Top of AVAILABLE RECORDS
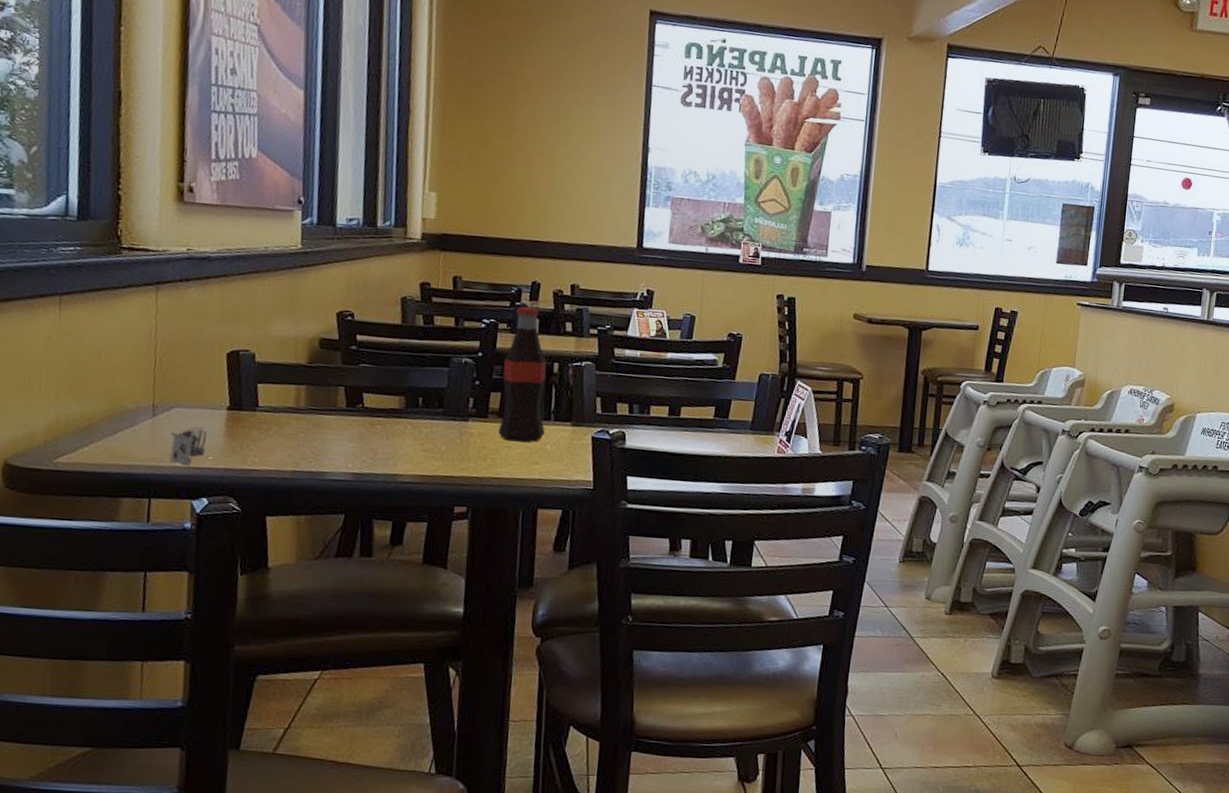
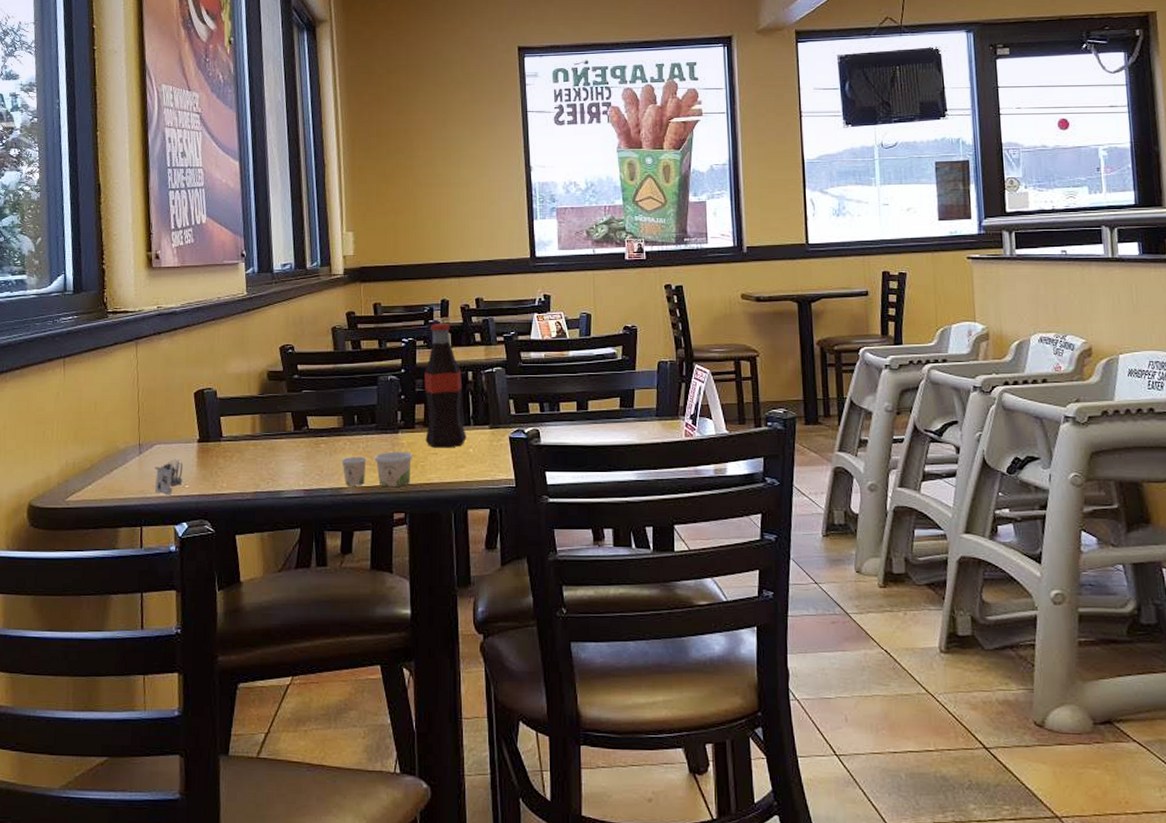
paper cup: none [399,440,483,479] -> present [341,451,413,488]

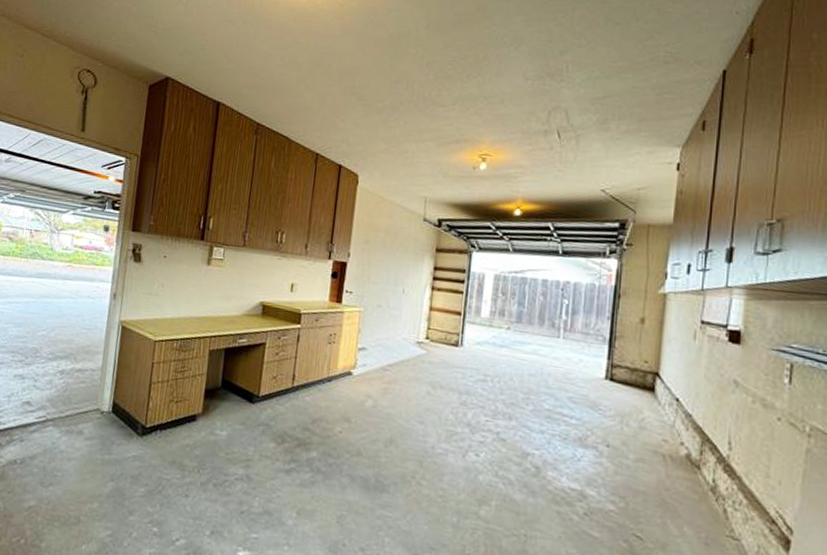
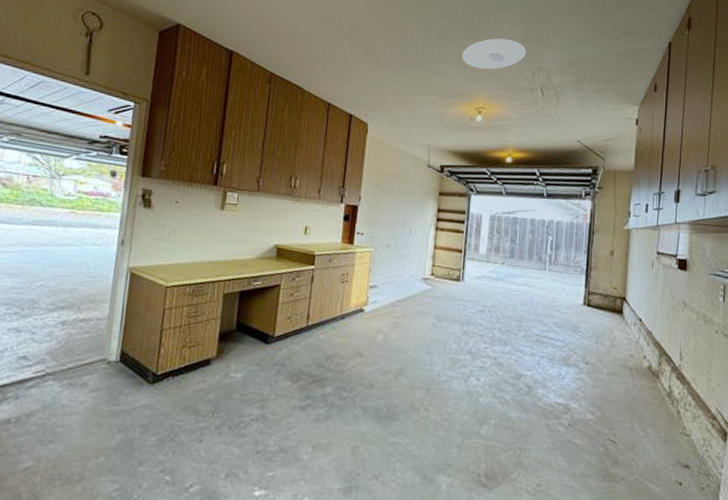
ceiling light: none [464,75,541,112] -> present [462,38,527,70]

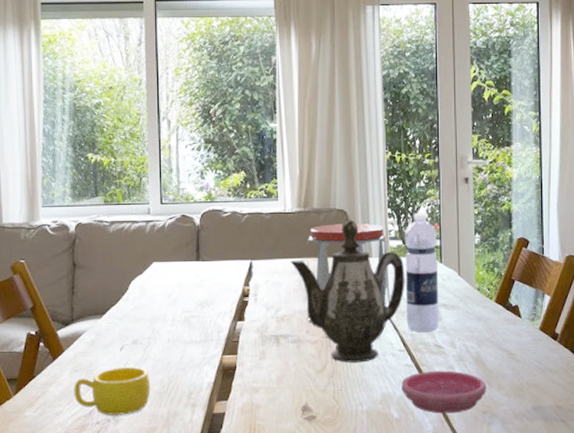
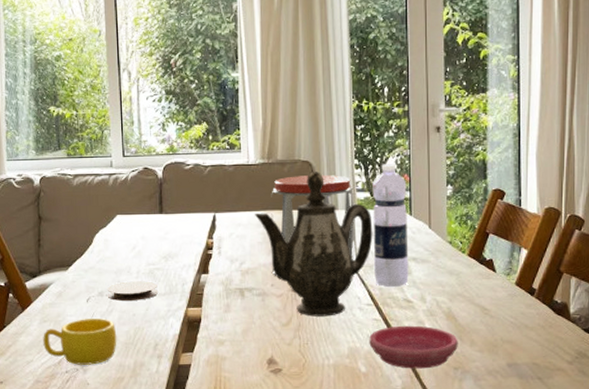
coaster: none [141,329,193,349] -> present [107,281,158,301]

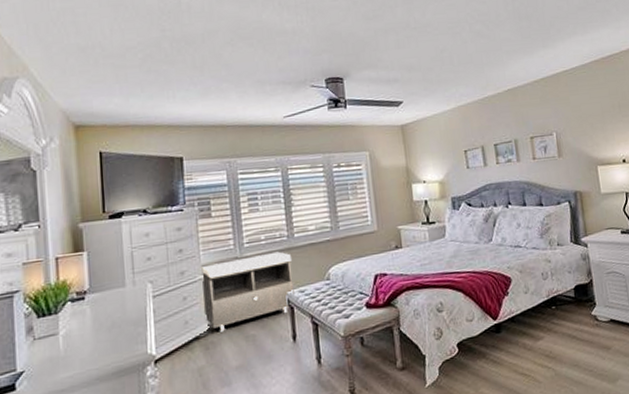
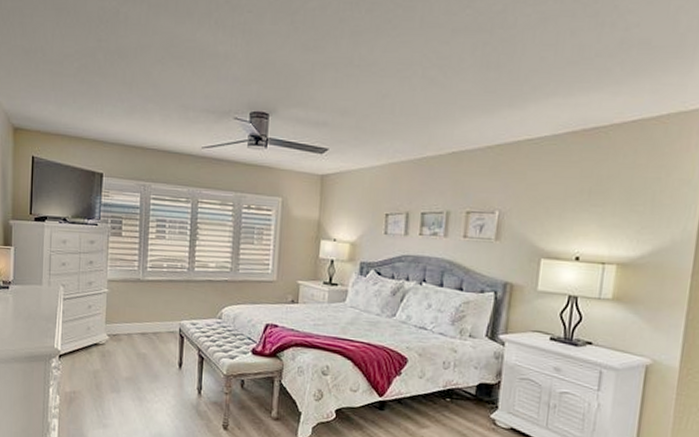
storage bench: present [201,251,294,332] -> none [105,280,188,344]

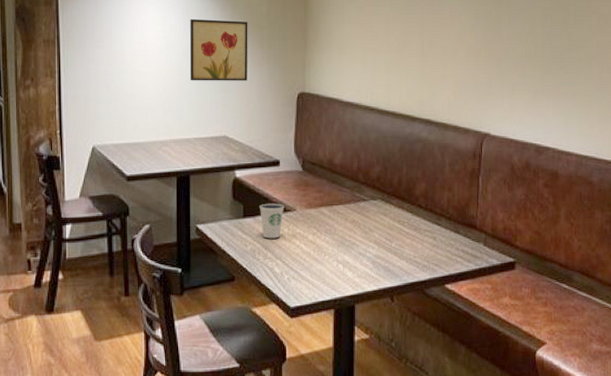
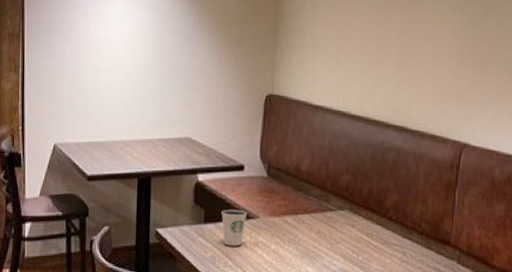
wall art: present [189,18,248,81] -> none [154,14,216,81]

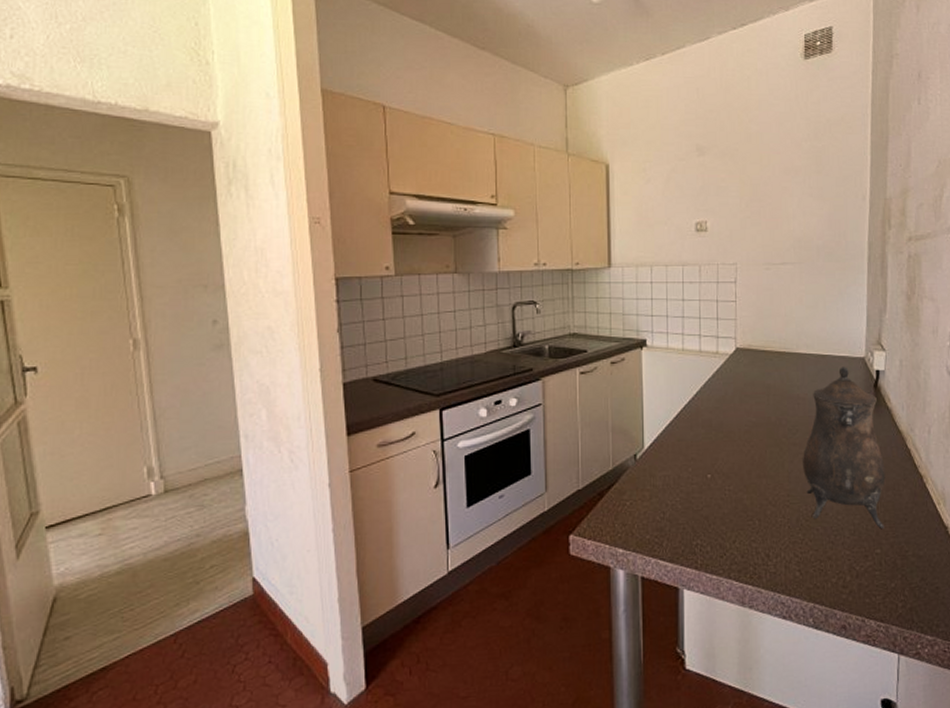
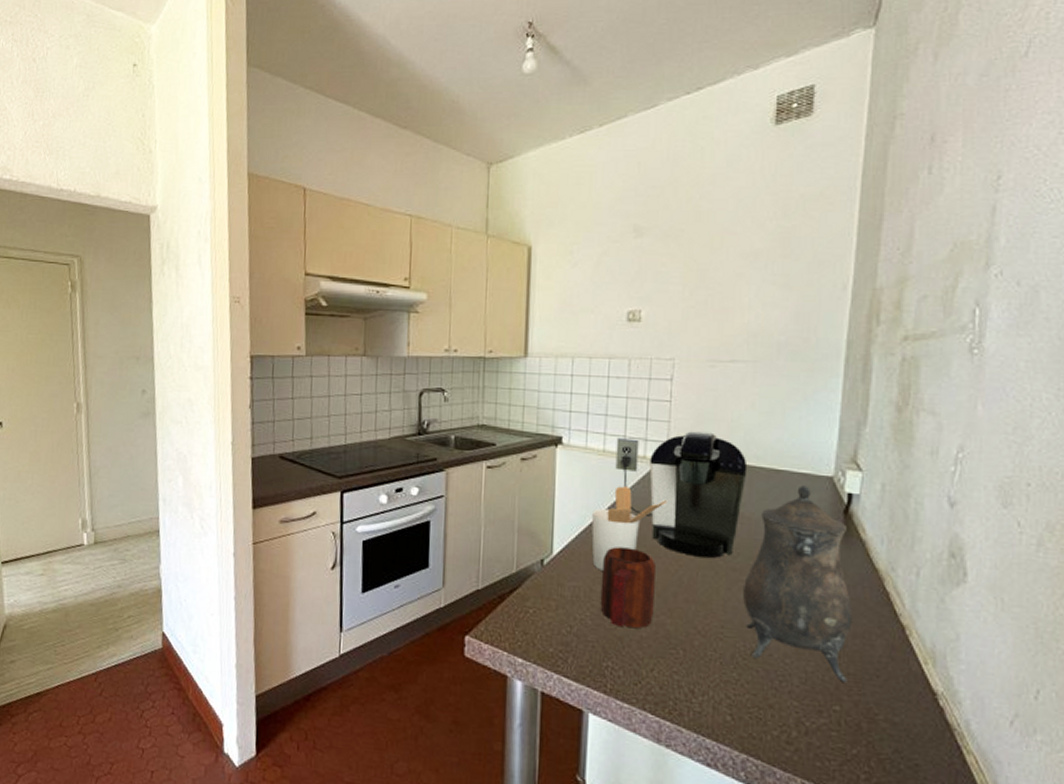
utensil holder: none [676,380,739,459] -> present [591,486,668,571]
mug: none [687,435,733,508] -> present [600,547,656,628]
coffee maker: none [693,327,800,437] -> present [615,431,748,558]

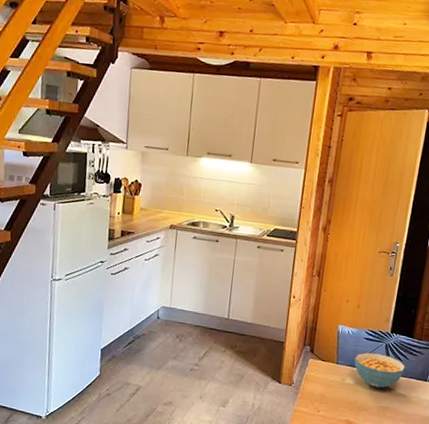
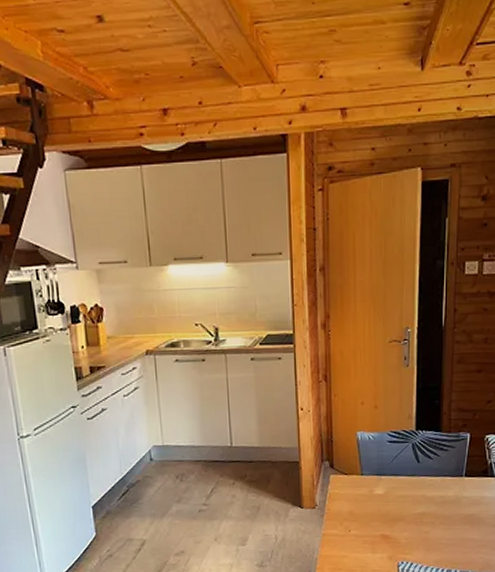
cereal bowl: present [354,352,405,389] -> none [380,456,437,494]

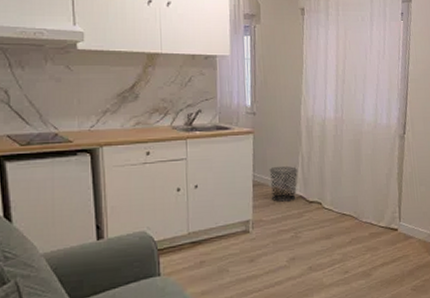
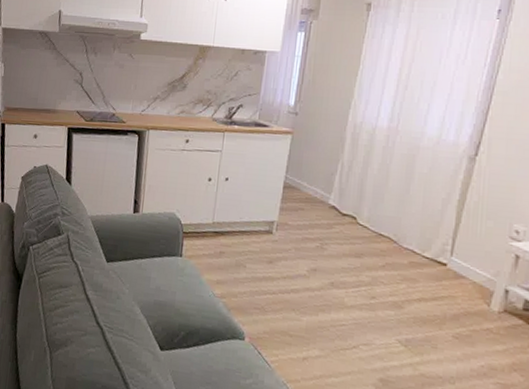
waste bin: present [269,165,298,202] -> none [300,172,336,210]

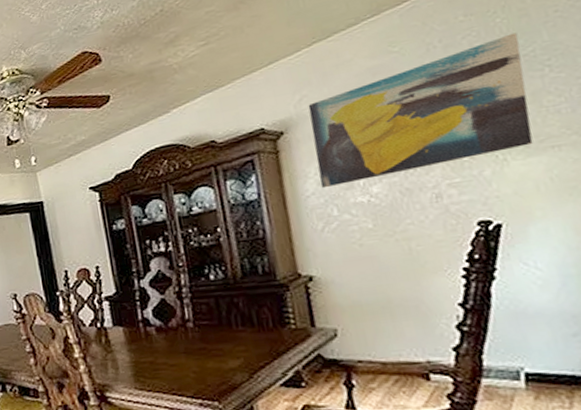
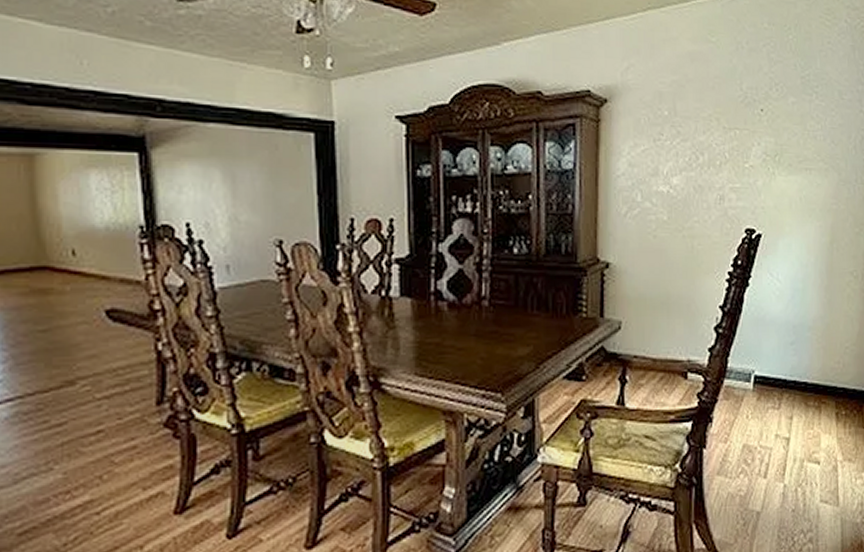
wall art: present [308,32,533,189] -> none [631,53,801,171]

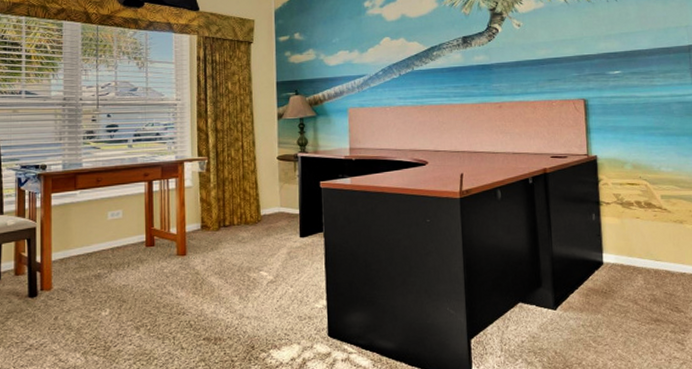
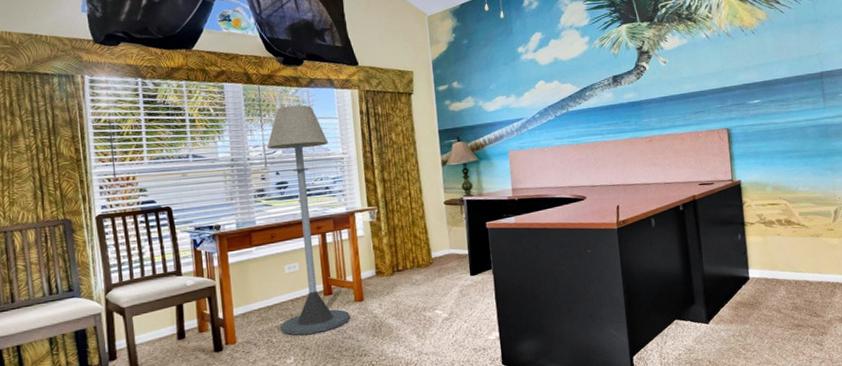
floor lamp: none [98,47,171,286] -> present [266,105,350,335]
Bottom of AVAILABLE RECORDS
WHAT IS REQUIRED: Each line in the records above with "wall" must be returned.

ANSWER FOR THE TASK:
wall art: present [189,18,248,81] -> none [154,14,216,81]
wall art: present [308,32,533,189] -> none [631,53,801,171]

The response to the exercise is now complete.